1. For both the heights and heights3 data sets
(1) Find estimates for the mean and variance
(2) Find 95% confidence intervals for the means
(3) Find 99% confidence intervals for the variances
(4) Test that the means are equal to 170cm.
(5) Test that the variances are equal to 10.
2. Test for the equality of the variances of the heights and heights3 data sets.
3. Construct a 95% confidence interval for the difference between the means of the
heights and heights3 data sets.
4. Write an R function that performs a two sided t-test for the equality of two normal
means. By simulating data sets and applying your t-test function show the following:
(1) when the null hypothesis holds, the p-value behaves as a U(0,1) random variable.
(2) The test has more power to detect a difference when the means are further apart.
(3) The test has more power to detect a difference when the data sets are large.
(4) Violations of the underlying assumptions affect the correct performance of the
test. For example, what happens if the variances are not equal? What happens
if the data is not Normal?
5. The following R function performs a t-test without correcting for estimating a
variance by using a t distribution instead of a Normal.
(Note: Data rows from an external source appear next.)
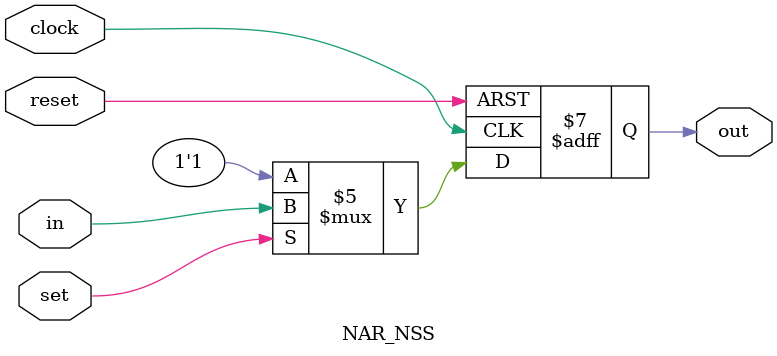
<source format=v>
module NAR_NSS (input wire clock, reset, set, in, output reg out);
  always@(posedge clock or negedge reset)begin
    if(!reset)
      out <= 1'b0;
    else if(!set)
      out <= 1'b1;
    else
      out <= in;
  end
endmodule


</source>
In days of yore, actually in
the days of books of statistical tables, this was how a t-test was done for n > 30 say.
By simulating data sets of various sizes explore the performance of this old fashioned
test.
ttest.old <- function(x,y) {
n = length(x)
m = length(y)
sp = ( (n-1)*var(x) + (m-1)*var(y) ) / (n+m-2)
t = abs(mean(x)-mean(y)) / sqrt(sp*(1/n+1/m))
pnorm(-t) + pnorm(t,lower.tail=FALSE)
}